Chart 1: The manufacturing component of the Production industries led a significant contraction in UK growth as manufacturers unwound their contingency plans following the delay to the original EU departure date
Source: Office for National Statistics
Uncertainty has not been limited to the UK in more recent months, evidenced last month by the International Monetary Fund cutting its growth forecasts for the global economy. As the trade war between the United States and China continues to unsettle the global economy, it’s the trade sensitive global manufacturing sector that has been left most at risk. Thus the UK’s departure from the EU in October could take place in an already fragile global economy.
This has caused some of the more skittish investors and commentators to speculate that a disruptive “no deal” exit will cause shock waves through the world economy, tip Britain into a recession, and roil financial markets. Others believe that no matter what happens on Halloween, the unwinding of contingency planning in the manufacturing sector combined with a relatively strong UK consumer and resilient growth in service industries will help the UK economy avoid a technical recession (defined as two consecutive quarters of negative growth).
Chart 2: Fears of a “no deal” exit from the EU sparked the pound to sell off to its lowest level versus the dollar and the euro in recent years
So what does this all mean for markets? The weaker than expected growth will force the Bank of England to remain firmly in a “dovish” state of mind in which it will likely contemplate cutting interest rates to support the economy. This expectation has been partly reflected in the value of sterling which has fallen to multi-year lows versus both the dollar and the euro. With a significant amount of negative sentiment now “priced in” to sterling, a breakthrough in UK-EU negotiations which could remove the risk of the discussed instability will see a marked rise in the value of the pound.

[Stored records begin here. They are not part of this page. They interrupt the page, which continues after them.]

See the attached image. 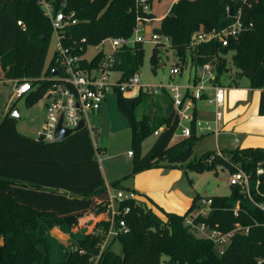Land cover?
Segmentation results:
<instances>
[{
	"label": "trees",
	"instance_id": "trees-1",
	"mask_svg": "<svg viewBox=\"0 0 264 264\" xmlns=\"http://www.w3.org/2000/svg\"><path fill=\"white\" fill-rule=\"evenodd\" d=\"M153 1L145 0L150 7ZM48 2L54 20L57 14H62V28L56 31L36 0H0V68L5 78L26 79L32 87H37L28 106L41 99L48 86L38 79L51 72L50 68L44 70V62L54 32L63 47L83 55L88 47H97L105 39L129 38L138 14L154 18L151 13L141 12L137 0ZM238 10L244 24L251 26L236 40H230L225 47L217 41L192 47L191 37L195 32L225 29L234 20L230 12L236 15ZM18 22L24 27L18 26ZM153 33L168 39L169 48L182 63L189 53L191 63L197 67L209 62L214 64L216 81L226 72L225 56L232 53L230 62L236 73L229 85L237 86L239 81L247 79L250 89L261 90L258 112L264 115V0L245 3L178 0ZM102 56L99 52L89 63L84 60L82 64L95 65ZM143 57L142 44L123 48L113 55V69L120 74L119 83L139 72ZM54 64L53 55L49 67ZM150 66L153 72L159 66L154 50ZM113 91L117 107L130 127L133 167L128 176L108 187L104 185L96 159L100 149L93 146L87 129L64 141L45 143L40 138L19 134L16 120L10 118L9 113L0 121V264H53L48 241L52 227H70L74 216L103 209L109 202L108 189L133 193L120 184L138 173L160 167L176 168L192 156L193 147L200 139L196 135L195 112L190 136L172 143L178 117L173 109L167 114L163 112V106L172 102L165 90L158 95L141 91L133 98L123 96L117 87ZM145 104L155 110L152 115L144 112L138 117L137 111ZM160 128L162 131L158 132L152 146L142 154V143ZM222 152L251 179H256V169L264 162L263 149ZM212 154L216 155L209 153L190 162L187 169L203 172L214 170L217 165L228 166L217 156L207 163L205 160ZM259 179L262 196L255 199L264 204V176ZM200 200H211L210 212L205 217L198 216L194 220L196 224H206L222 234L230 232L235 224L248 229L246 234H235L220 256L215 255L213 242L194 237L184 226L185 217L200 208ZM238 200L243 201L235 217L233 204ZM243 202L238 188L225 197L196 195L183 215L158 208L165 216L164 222L143 203L124 198L118 203L115 222L118 225L122 221L126 230L113 239L121 244V253L113 252L111 244L100 251L109 229L108 222H100L96 225L98 231L80 239L77 248L58 264H264V213L258 208L246 207ZM126 208L128 212L124 213ZM164 256L169 260H162Z\"/></svg>",
	"mask_w": 264,
	"mask_h": 264
},
{
	"label": "rangeland",
	"instance_id": "rangeland-1",
	"mask_svg": "<svg viewBox=\"0 0 264 264\" xmlns=\"http://www.w3.org/2000/svg\"><path fill=\"white\" fill-rule=\"evenodd\" d=\"M172 0H155L153 3L152 11L155 15V18L158 19L164 16L171 4ZM148 29L151 31V27L158 26V22L155 20L148 24ZM148 37V36H146ZM58 36L56 32H54L51 36L45 62H44V70L48 63L50 62L51 58L53 57L54 52L58 47ZM144 48V57L142 62V67L139 70L140 76V84L144 86H152L157 87L159 85H167L168 82L172 84H186V79L189 77V69L187 66H190V72L197 68L194 64L191 63L189 53H187L185 60L182 61L177 57L176 53L169 48V43H164V40H161L158 44L154 43H143ZM99 50H104L105 53H109L111 51V46L108 42H105L103 46L100 47H89L86 49L85 58L88 61H91ZM155 51L157 54L159 65L165 63L163 67H157L154 72L151 70L150 66V56L152 51ZM232 53H228L225 58L227 60V69L226 72L223 73L215 83L222 84H229L231 81L235 79V69L232 67L230 58ZM182 65L184 66L182 72V78L180 75L171 76L170 70L173 66H176L182 70ZM187 67V68H185ZM197 73L200 74L201 70L198 68ZM43 77V74L41 78ZM120 77L119 73H111L109 76V84H114V82ZM171 78V79H170ZM242 85L244 86L243 89H238L236 92L238 94H242V97H239L237 100H250L254 97V102L256 105V115L255 120L252 122L250 121V116L247 117L245 121H248L247 124H240L242 123V119L240 121L239 116L242 115V109L239 111H235L233 114H230L232 110L233 104L228 100V92L230 89H225L224 95V106L221 108V118H220V126H221V133H227L231 131V129L237 126V129L234 131V135H227L221 134L218 138H216L212 132L211 134H205L203 137L201 133L198 132V137L200 138L193 147L192 156L190 159L181 164L176 166L174 170L178 172L175 175L176 186L173 187V192L176 195L186 196L191 194L192 196H196L197 194L203 197H212V196H230L233 189L229 186V178L233 171L239 166L236 163H233L230 160L229 156H226L222 151L223 150H235L239 149L238 146L246 147L242 142L244 138L239 133H243L245 135H253L257 137V140L253 141L252 149H263L264 150V115H260L258 112V97L259 94L257 92H253L249 89V82L246 79L242 80ZM11 89L12 84L8 81L0 83V105L3 103H7L12 99L11 96ZM235 90V89H234ZM142 90L139 88H132L130 90L123 91L122 94L125 97H136ZM44 103V101H43ZM23 99L15 102V109L19 107L22 108ZM13 105V104H12ZM145 104L139 111H137V116L140 117L142 113L151 114L155 110V108L147 106ZM248 105H246L245 109H247ZM173 109L172 102L163 106L164 114L170 112ZM210 109L213 110L212 107ZM209 110V108H205L206 119L209 118V122L212 124V129H214V117L215 111ZM39 114L42 112L41 108L37 111ZM45 117V116H44ZM87 122L88 125L94 129L92 130V134L90 136L92 144L100 148V152L97 153V160L99 161V165L101 166L105 180L107 183H112L113 181L124 178L131 173L133 167V160L127 156V153L132 150L131 148V133L130 127L127 120L124 116L120 113L117 104H116V94L112 89H110L105 95V101L102 104L99 112L97 114L89 113L87 115ZM252 123V124H248ZM41 124L38 122H34L32 126L29 128V134L34 136L36 135V131L39 129ZM201 125V124H200ZM201 131L207 132L206 125L204 121H202V125L198 126ZM35 129V131H34ZM179 134V133H178ZM181 138L179 136H174L172 139V143L179 141ZM155 137L151 136L150 138L146 139L142 143V152L143 154L146 153L149 148L154 143ZM260 140V141H259ZM252 142V141H251ZM261 143V144H260ZM259 145V146H256ZM261 145V146H260ZM221 150V151H218ZM241 150V149H240ZM209 153H216V155H210L205 160L207 163L213 162L215 156L219 157L221 160L225 161L227 165H217L214 170L211 171H203V172H196L193 170L187 169V165L190 162H194L195 160L201 158L202 156L209 154ZM239 168V167H238ZM251 184L249 188V193L243 194L239 191V195H241L244 199V205L250 209L258 208L259 201L255 199V197L262 196L260 191V186L258 189L256 188V183L254 179H250ZM239 190V189H238ZM118 191H114L113 189H109L108 194L109 196H113V201H109L108 204L101 209L100 211H94V217H100L99 221L96 225L100 222H108L110 226V221L113 218L112 213L118 211V199L116 197ZM127 192L123 193V196H127ZM201 201V200H200ZM198 201V202H200ZM243 200L235 201L233 204V208L240 207V204ZM146 209L151 210L155 213L152 208H148L146 203H144ZM262 211V210H261ZM263 212V211H262ZM264 213V212H263ZM156 214V213H155ZM160 219L165 222V216L160 213V215L156 214ZM116 217V216H115ZM73 223V222H72ZM95 228L93 232L98 229ZM65 228V226H64ZM65 230V229H64ZM92 232V233H93ZM101 233V231L99 232ZM91 234V233H89ZM192 234H194L192 232ZM87 234H80L79 237H74V239L69 240L67 246L63 249H60V243L57 240H52V238H48L50 244V260L53 264H58L61 260L64 259L65 255L73 251L77 248V243L80 239H82ZM194 237L199 238V235L194 234ZM105 239V238H104ZM101 242L103 244L104 242ZM111 244V245H110ZM110 249L117 253H121V244L113 239L109 242ZM213 250L215 255L220 256L221 248L217 247V245L213 244ZM62 251V252H61ZM162 260H169L167 257H163ZM163 264H166L163 262Z\"/></svg>",
	"mask_w": 264,
	"mask_h": 264
},
{
	"label": "built area",
	"instance_id": "built-area-1",
	"mask_svg": "<svg viewBox=\"0 0 264 264\" xmlns=\"http://www.w3.org/2000/svg\"><path fill=\"white\" fill-rule=\"evenodd\" d=\"M37 5L43 10L44 14L48 16L53 23L54 31L57 30L54 19L52 18V8L48 0H36ZM177 2L178 0H174ZM240 2H248L249 0H238ZM138 7L141 8V12L144 14L150 13V6L146 4L145 0H137ZM229 11V8H227ZM73 16V13L70 14ZM233 22L221 31L205 32L202 29L195 32L191 37L192 47L199 44H206L210 41H217L222 47L228 45L230 40H236L239 35L250 28L249 25H245L241 19V11L238 10L236 15L233 14ZM152 19L136 16L135 27L132 35L127 38H108L101 42L100 46H103L105 42H108L111 46V51L105 53L104 50H100L102 53V59L95 65L83 66L82 62L86 59L83 55L74 53L71 49L63 47L58 43V47L54 53L55 64L46 67L50 68L49 75L43 74V77L38 80L42 83H47L44 93L41 99L45 104V117L41 128L38 132V137L45 143H54L55 131L61 122V127L66 130H74L78 127L80 121L84 122V129H87L89 136L92 134V129L87 122V115L89 113L96 114L99 112L102 104L105 101L106 93L114 87H117L121 92L130 90L132 88H139L142 92L152 95H158L162 90H165L172 101L173 111L178 117V125L174 132V136H179L181 139L190 136L191 123L194 120L195 103L203 100L205 96V102L214 107L215 109V122L221 118V108L224 106V88L218 86L215 83L216 70L215 65L212 63H206L198 68L201 73L198 74L192 83L185 85L172 84L168 82L167 85H159L157 87L144 86L140 84L139 72H136L129 80L119 83L118 79L114 84H109V76L111 73H116L113 69L114 58L113 55L121 51L123 48L132 47L135 44L154 43L158 44L161 40L164 43H169L168 39L163 36H159L153 32L148 33L146 31V24ZM75 24V21L71 22ZM18 26L24 27L21 22L17 23ZM148 33V37L146 34ZM82 51V48H80ZM89 63L90 61H86ZM52 71H56L55 76L52 75ZM180 74V68L173 66L170 70L171 76H177ZM31 82L29 80H23L15 90V96L21 97L28 92L32 91ZM208 92H211L210 94ZM208 95V96H207ZM196 124V123H195ZM206 130L211 131L210 124L206 125ZM162 131L160 128L153 136H158V132ZM179 133V134H178ZM129 158L133 157L131 151L127 153ZM261 163L256 169V188L260 186L259 177L263 175V171L260 168ZM250 176L246 174L242 169L236 168V170L230 175L229 186L232 188H238L243 194L249 193L251 184ZM109 191V189H108ZM109 195V194H108ZM120 202L124 198L135 199V194L128 193L127 196H123V193L116 195ZM114 197L109 196V201H113ZM200 208L187 215L184 219V226L188 227L191 232L199 235L202 239H207L221 248L220 255L225 252V249L231 242V238L235 234H246L248 229L241 227L239 224H235L234 228L226 233L222 234L215 228L200 223L196 224L194 220L198 216H207L210 212L209 206L211 200H201ZM258 207L264 212V204H258ZM124 213L128 212V209H124ZM119 213L113 212V218L110 221L109 229L105 235L103 244H101V250L103 251L109 242L114 239L119 232L125 231V225L122 221L116 225L115 216ZM233 214L238 216V208H233Z\"/></svg>",
	"mask_w": 264,
	"mask_h": 264
},
{
	"label": "crops",
	"instance_id": "crops-1",
	"mask_svg": "<svg viewBox=\"0 0 264 264\" xmlns=\"http://www.w3.org/2000/svg\"><path fill=\"white\" fill-rule=\"evenodd\" d=\"M154 2H155V0L153 1V3ZM153 3L150 7V13L154 16V18L149 23L146 24V31L148 33L153 32V30L155 28L159 27L161 20L168 13L171 5L174 4L175 1L174 0L171 1L170 7H169L167 13L158 19L155 18V15L152 11ZM155 20L158 22V26H156V27L152 26L151 27L152 29L150 31L148 29V27H149L148 24H151V22H154ZM148 33L146 34V36H148ZM58 43H59V40H58ZM90 47H92V46H90ZM97 47H100V45ZM84 58H85V54H84ZM86 61H88V60H86ZM10 65L13 67L14 63H11ZM163 66H165V63H162L159 65V67H163ZM187 67L189 69V71H188L189 77L186 79V84H189V83L195 82L194 78L198 75V73H197L198 67L195 68L194 70H192V73L190 72V68H189L190 66H187ZM187 67H185V68H187ZM183 68H184V66L182 65V70H180V74H179L180 77L182 76ZM23 80H25V79H15V78L7 79V78H5L3 72L0 68V83L8 81L12 84V89H11L12 99L9 102L3 103L0 105V121L3 119V117L7 113H9V115H10L13 112V110L15 109L14 104L16 101L23 99L22 108L21 107L18 108L19 118L16 119V131L25 137L37 139L38 132L41 128V125L43 123L44 116H45V111H46L45 104L43 103L42 99H39L33 105L28 106V103H30V101H32V99H33L34 92L37 89V87H34L32 91L28 92L27 94H25L21 97L15 96V90L19 86L21 81H23ZM242 80L238 82L237 86H234V85L230 86L229 85L230 83L225 84V85L224 84L220 85L218 82H217V85L223 87L224 91H225V89H230L228 92V100L230 103L233 104V107H232V110L230 111V114H233L235 111H239L240 109H242V115L239 116L238 118H240V121L243 118L242 123H240V124H247L248 121H245V120L247 119L248 116H250L249 122H252L253 120H255L256 105L254 102V97L250 100H237L236 101L237 98L242 97L241 96L242 94H240V93L238 94V92H236L238 89L244 88V86L241 83ZM181 85H185V84H181ZM250 90L253 92H257L259 94V97H258V108H259L261 90H257V89H250ZM208 93L210 94L211 92H208ZM224 95H225V92H224ZM246 105H248L247 109H245ZM210 107H212V106H209L205 102V96H204L203 100L197 101L195 103L196 135H198V132L201 133L202 137L205 134H211L209 132H212V134L216 138H218L221 134L234 135L235 134L234 131L237 129L238 125L233 127L231 129V131H229L227 133H221L220 121L215 122V117H214V129H212L211 131H207V132L201 131V129H199L198 126L202 125V121H204L205 125L210 124V126L212 128V124L209 122L210 121L209 118L206 119L207 112L205 111V108L206 109L209 108V110H212V109H210ZM39 108H41V110H42V112L40 114L37 112L39 110ZM212 108H213L212 111H215L214 107H212ZM34 122H38V124H41V125H40L39 129L36 131V135L32 136L28 132L30 130L29 128L32 126V124ZM248 124H252V123H248ZM34 131H35V129H34ZM238 135H240L244 138L242 143L246 146V147L238 146L237 148H239V149L250 148L253 146V144H255V142H253V141L257 140V137H255L253 135H245L243 133H239ZM93 146L95 148H99V147L95 146L94 144H93ZM256 146H259V145H256ZM218 151H221V150H218ZM142 154H143V152H142ZM96 159H98L97 154H96ZM130 159H132V157ZM98 163H99V161H98ZM100 169H101V172L103 175L104 185L106 187H108L110 183L106 182L105 175H104V172H103L101 166H100ZM174 169L175 168L160 167V168H153L150 170L142 171V172L138 173L137 175H135L133 178L128 179L126 181H123L120 184V187H122L123 189L132 190V192H133V194H135V198L138 202H141L143 204L146 203L147 206H149L148 208H152V210L158 215H160V213H161L158 208L162 209L163 211H165L167 213H174L177 215H183L190 208L192 201H193V198L195 196H192L191 194L186 195V196L176 195L173 192V187L176 186L175 175L178 173ZM120 179H122V178H120ZM120 179H117L115 181H118ZM114 191L115 192L118 191L117 194H119L121 192L124 193L121 190H114ZM199 203L200 202H198V204ZM99 219H100V217L96 218L93 216V212L83 214V215H76V216H74L73 223L70 227H66V226H65V228H64V226L52 227L48 231V238L50 237V238H52V240H54V239L57 240L60 243V249L63 251V249L67 246V243L69 242V240H71V239L73 240L74 237H77V236L79 237V235L82 233H84V234L92 233L94 228H95V225L99 221ZM0 244H1V240H0Z\"/></svg>",
	"mask_w": 264,
	"mask_h": 264
},
{
	"label": "water",
	"instance_id": "water-1",
	"mask_svg": "<svg viewBox=\"0 0 264 264\" xmlns=\"http://www.w3.org/2000/svg\"><path fill=\"white\" fill-rule=\"evenodd\" d=\"M230 15L233 16V13L230 12ZM55 26L57 29L62 28L63 25V18L62 14L59 13L57 14L55 20H54ZM57 74L56 71H52V75L55 76ZM10 118L12 119H18V109H14L13 112L10 114ZM84 129V122L80 121L78 127L74 130V132H79ZM73 131L72 130H66L61 127V122H59L58 127L55 131V141L56 142H61L64 141L65 139L69 138L72 135ZM261 170L263 171V176H264V162L261 163L260 165Z\"/></svg>",
	"mask_w": 264,
	"mask_h": 264
}]
</instances>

THE WEEK AHEAD (G7 + China)
Monday: China Vehicle Sales, China M2 Money Supply, US Consumer Inflation Expectations
Tuesday: Germany Inflation Rate, UK Claimant Count, UK Average Earnings, UK Unemployment Rate, Germany ZEW Economic Sentiment Index, Eurozone ZEW Economic Sentiment Index, US Inflation Rate, US Redbook
Wednesday: Japan Machinery Orders, China Fixed Asset Investment, China Industrial Production, China Retail Sales, Germany Q2 GDP, France Inflation Rate, UK Inflation Rate, Eurozone Q2 GDP, Eurozone Industrial Production
Thursday: Japan Industrial Production, UK Retail Sales, US Retail Sales, US Industrial Production, US Manufacturing Production
Friday: Eurozone Balance of Trade, Italy Current Account, US Michigan Consumer Sentiment
STAT OF THE WEEK: 600 million – estimated number of people in sub-Saharan Africa without access to electricity (World Bank).